🔴 Round 3 — Scenario-Based EKS / Kubernetes (Advanced–Production Critical)
✅ Q1 — Sudden Traffic Spike, Cluster Meltdown
Question: Traffic spiked 5×. HPA scaled pods, Cluster Autoscaler added nodes, but app still timing out. Why can this still fail?
Answer: Bottleneck may be DB, downstream API, or connection pool limits — not pods. Also pod startup time + image pull delay causes lag. Check service saturation, DB connections, and queue depth. Scaling compute doesn’t fix external bottlenecks.
✅ Q2 — Multi-AZ Cluster, App Still Went Down When One AZ Failed
Question: Nodes were in 3 AZs but outage still happened. What likely design mistake?
Answer: Pods likely scheduled into single AZ due to no topology spread or anti-affinity. Also EBS volumes are AZ-bound — StatefulSet may be tied to failed AZ. Need topologySpreadConstraints + multi-AZ storage strategy.
✅ Q3 — Cluster Autoscaler Causing Cost Explosion
Question: Autoscaler keeps adding nodes every night due to batch jobs. How do you control this?
Answer: Use separate node group for batch with taints/tolerations. Set max node group size and pod resource requests correctly. Also use scheduled scaling or Karpenter with constraints. Don’t mix batch and critical workloads.
✅ Q4 — Pods Frequently Evicted Under Load
Question: Pods getting evicted, not crashing. Why?
Answer:
Node memory pressure or ephemeral storage pressure. Check kubectl describe node conditions. Eviction happens when requests are too low and limits too high. Fix by realistic requests and node sizing.

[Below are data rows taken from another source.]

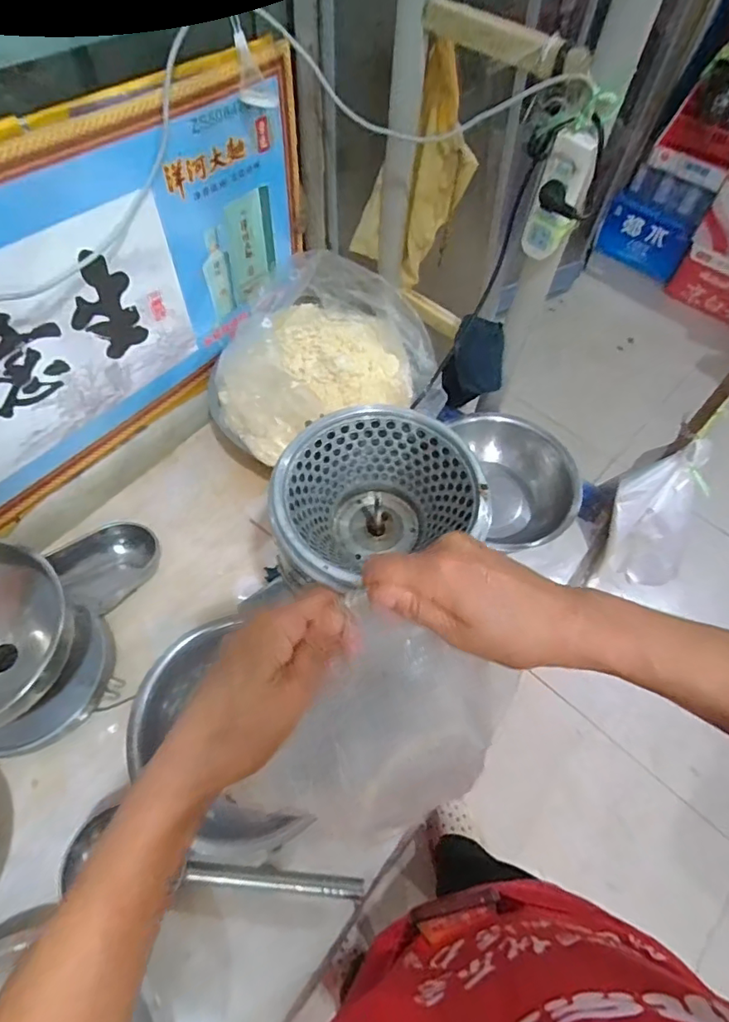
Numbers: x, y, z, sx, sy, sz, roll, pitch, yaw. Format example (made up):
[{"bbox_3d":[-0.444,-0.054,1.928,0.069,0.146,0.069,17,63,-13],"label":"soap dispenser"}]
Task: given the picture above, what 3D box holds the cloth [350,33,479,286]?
[{"bbox_3d":[0.088,-0.604,0.965,0.209,0.366,0.055,6,59,0],"label":"cloth"}]

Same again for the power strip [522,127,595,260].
[{"bbox_3d":[0.279,-0.447,0.757,0.066,0.165,0.030,13,59,4],"label":"power strip"}]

✅ Q5 — Need Pod-Level Network Security Like EC2 SG
Question: How do you implement that in EKS?
Answer: Use Security Groups for Pods feature. Attach SG via pod annotation and ENI trunking. Useful for DB or regulated access patterns. Requires VPC CNI advanced config.
✅ Q6 — Large Cluster, Scheduling Slow
Question: Pod scheduling taking minutes. Why?
Answer: Too many complex affinity/anti-affinity rules slow scheduler. Also huge cluster with insufficient scheduler resources. Reduce rule complexity and use topology spread instead of heavy anti-affinity.
✅ Q7 — Production Outage After ConfigMap Change
Question: ConfigMap updated, all pods restarted, app broke. What safer pattern?
Answer: Use canary rollout with new ConfigMap version name. Update deployment gradually. Never mutate shared ConfigMap live for critical apps. Version configs like code.
✅ Q8 — Need Guaranteed Capacity for Critical App
Question: Spot + on-demand mixed cluster — how ensure critical pods never land on spot?
Answer: Taint spot nodes and add tolerations only to noncritical workloads. Critical workloads get node affinity to on-demand node group. Also use PriorityClass.
✅ Q9 — API Server Rate Limiting During Incident
Question: kubectl and controllers timing out — API throttling. Cause?
Answer: Too many controllers/operators or bad loops spamming API. Also massive watch events during scale storms. Reduce controller count and tune client QPS/burst settings.
✅ Q10 — Need Safe Multi-Cluster Strategy
Question: When do you choose multi-cluster over multi-namespace?
Answer: Use multi-cluster for blast-radius isolation, compliance, or env separation. Namespaces are not hard isolation. Production vs staging should be separate clusters in most real orgs.